The state-of-the-art on weighted scoring rules and the characterization of consistent scoring functions for quantiles and expectiles. The paper introduces the mixture representation of scoring rules that enables principled weighting of different probability regions. Mathematically advanced but important for designing custom scoring rules with asymmetric properties.

16. Schervish, M. J. (1989). "A General Method for Comparing Probability Assessors." Annals of Statistics, 17(4), 1856-1879.

Provides the complete mathematical characterization of proper scoring rules, extending Savage's results. Shows the connection to convex functions and to Bregman divergences. A mathematically rigorous treatment that serves as the theoretical foundation for much subsequent work.

17. Johnstone, D. J. (2007). "The Value of a Probability Forecast from Portfolio Theory." Theory and Decision, 63(2), 153-203.

Explores the economic interpretation of scoring rules through the lens of portfolio theory. Shows how proper scoring rules relate to expected utility maximization and provides economic justification for the use of specific scoring rules in different contexts. Connects scoring rules to financial theory in a natural way.

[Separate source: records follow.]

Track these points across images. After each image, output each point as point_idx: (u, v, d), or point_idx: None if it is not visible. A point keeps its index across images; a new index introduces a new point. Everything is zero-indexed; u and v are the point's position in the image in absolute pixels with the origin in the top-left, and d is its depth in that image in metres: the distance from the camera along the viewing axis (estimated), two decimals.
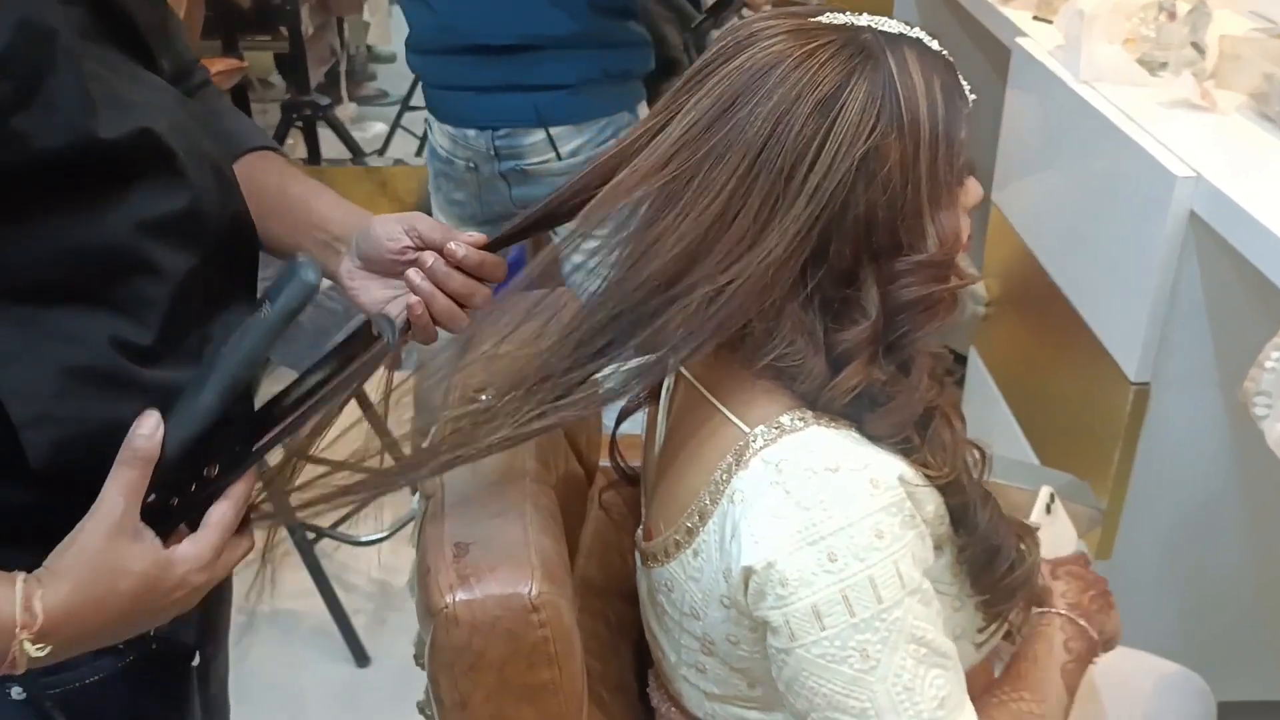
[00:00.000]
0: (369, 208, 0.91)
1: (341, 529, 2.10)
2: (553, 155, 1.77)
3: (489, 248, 0.83)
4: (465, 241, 0.82)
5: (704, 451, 0.79)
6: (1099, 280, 1.45)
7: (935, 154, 0.74)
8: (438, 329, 0.83)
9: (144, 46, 0.78)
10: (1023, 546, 0.84)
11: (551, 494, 0.82)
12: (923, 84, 0.74)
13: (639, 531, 0.90)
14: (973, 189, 0.79)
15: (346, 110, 4.04)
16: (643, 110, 1.85)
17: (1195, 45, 1.53)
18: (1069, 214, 1.50)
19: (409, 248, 0.83)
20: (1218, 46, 1.50)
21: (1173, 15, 1.57)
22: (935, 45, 0.77)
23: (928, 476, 0.76)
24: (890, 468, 0.74)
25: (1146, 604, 1.51)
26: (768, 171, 0.72)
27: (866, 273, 0.75)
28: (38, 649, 0.63)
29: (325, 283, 2.19)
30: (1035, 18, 1.79)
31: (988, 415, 1.79)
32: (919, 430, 0.76)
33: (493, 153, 1.78)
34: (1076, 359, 1.49)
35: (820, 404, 0.76)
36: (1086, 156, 1.48)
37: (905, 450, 0.76)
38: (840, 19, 0.77)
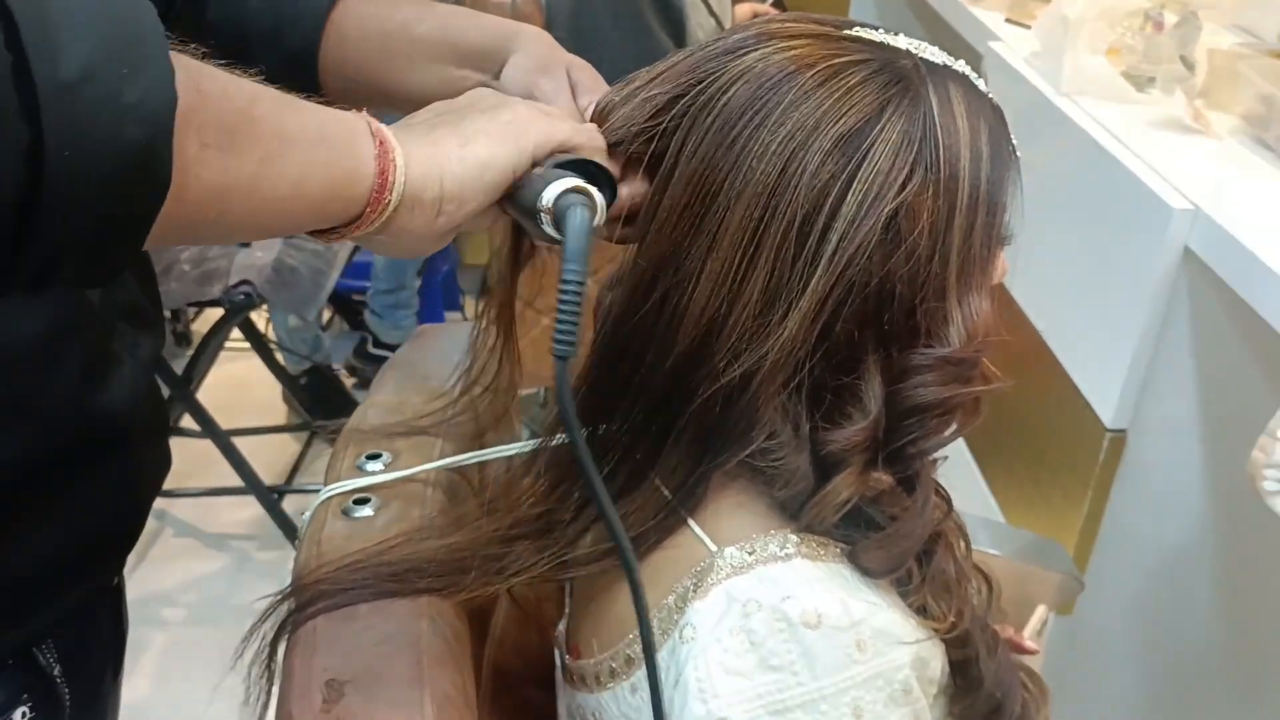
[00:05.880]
0: None
1: None
2: None
3: None
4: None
5: (656, 563, 0.63)
6: (1077, 318, 1.32)
7: (973, 220, 0.59)
8: None
9: None
10: (1028, 695, 0.69)
11: (450, 603, 0.66)
12: (967, 130, 0.58)
13: (560, 633, 0.74)
14: (1000, 265, 0.64)
15: None
16: None
17: (1184, 60, 1.41)
18: (1046, 242, 1.37)
19: None
20: (1206, 62, 1.38)
21: (1160, 26, 1.45)
22: (983, 85, 0.62)
23: (928, 627, 0.60)
24: (884, 627, 0.58)
25: (1110, 667, 1.40)
26: (777, 225, 0.56)
27: (871, 361, 0.59)
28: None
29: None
30: (1008, 20, 1.66)
31: (949, 463, 1.66)
32: (918, 563, 0.61)
33: None
34: (1048, 403, 1.36)
35: (804, 519, 0.60)
36: (1069, 180, 1.35)
37: (901, 590, 0.61)
38: (875, 35, 0.61)
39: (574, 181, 0.57)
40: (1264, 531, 1.03)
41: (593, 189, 0.57)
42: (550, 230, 0.57)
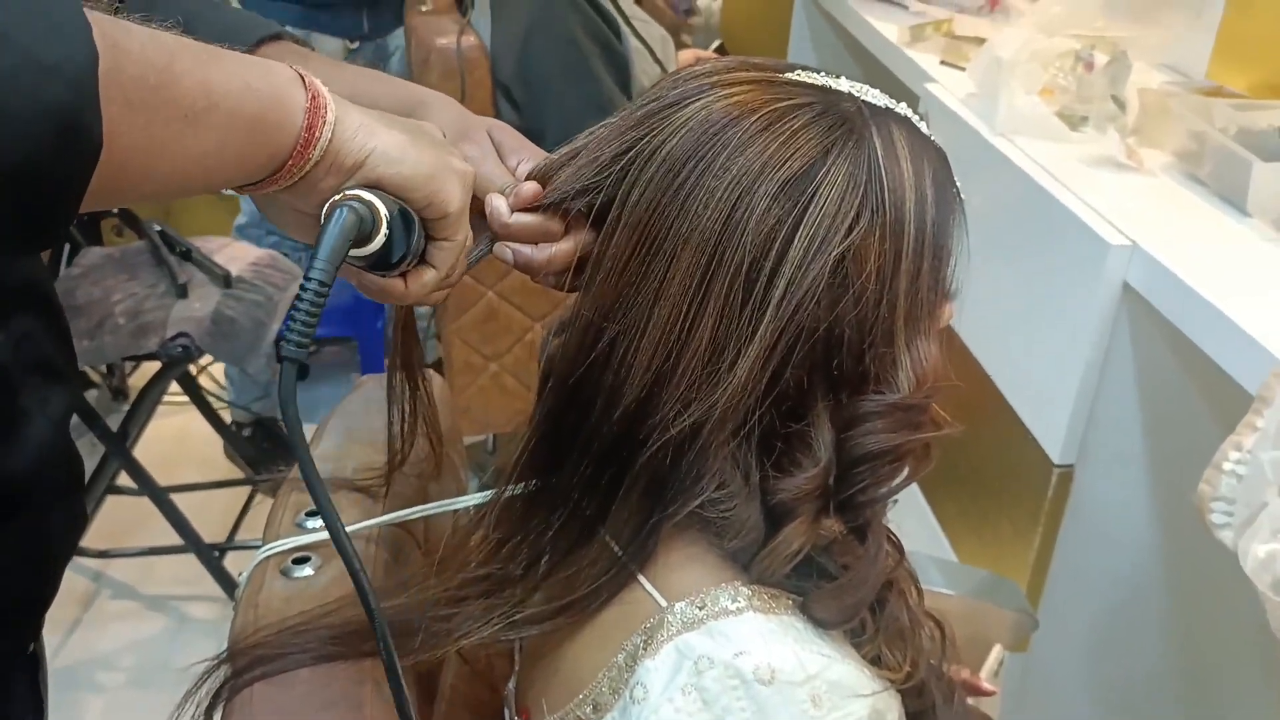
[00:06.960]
0: None
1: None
2: None
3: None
4: (517, 197, 0.63)
5: (607, 620, 0.61)
6: (1021, 355, 1.33)
7: (920, 265, 0.58)
8: None
9: None
10: None
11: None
12: (912, 173, 0.58)
13: (510, 692, 0.72)
14: (947, 309, 0.64)
15: None
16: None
17: (1116, 99, 1.43)
18: (988, 281, 1.39)
19: None
20: (1137, 101, 1.41)
21: (1091, 66, 1.48)
22: (925, 128, 0.62)
23: (884, 677, 0.59)
24: (839, 680, 0.56)
25: (1064, 702, 1.39)
26: (724, 271, 0.56)
27: (820, 408, 0.58)
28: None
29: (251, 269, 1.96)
30: (943, 62, 1.68)
31: (900, 503, 1.65)
32: (871, 612, 0.60)
33: None
34: (996, 440, 1.37)
35: (755, 571, 0.59)
36: (1007, 218, 1.37)
37: (854, 640, 0.60)
38: (817, 78, 0.61)
39: (368, 195, 0.54)
40: (1212, 563, 1.04)
41: (381, 209, 0.54)
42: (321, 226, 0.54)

Software and Implementations

18. Jordan, A., Kruger, F., and Lerch, S. (2019). "Evaluating Probabilistic Forecasts with scoringRules." Journal of Statistical Software, 90(12), 1-37.

Describes the R package scoringRules, which implements a comprehensive set of proper scoring rules for both discrete and continuous forecasts. While the package is in R rather than Python, the paper serves as an excellent practical guide to implementing scoring rules, with discussion of numerical issues and edge cases. The package documentation includes worked examples for all major scoring rules.

19. Metaculus (2020-present). Metaculus Scoring Documentation.

The forecasting platform Metaculus publishes detailed documentation of its scoring system, which is based on the logarithmic score with relative scoring against the community. This documentation provides a practical case study of how a major platform implements scoring rules. Available at metaculus.com.

How to Read These References

If you read only three things: 1. Brier (1950) -- the origin of the most important scoring rule 2. Gneiting and Raftery (2007) -- the comprehensive modern treatment 3. Hanson (2003) -- the connection to prediction markets

For practitioners: Start with Winkler (1996) and Merkle and Steyvers (2013), then read Tetlock and Gardner (2015) for real-world context.

For theorists: Start with Savage (1971) and Schervish (1989), then proceed to Gneiting and Raftery (2007) and Ehm et al. (2016).

For market designers: Start with Hanson (2003), then read Chen and Pennock (2007) and Abernethy et al. (2013).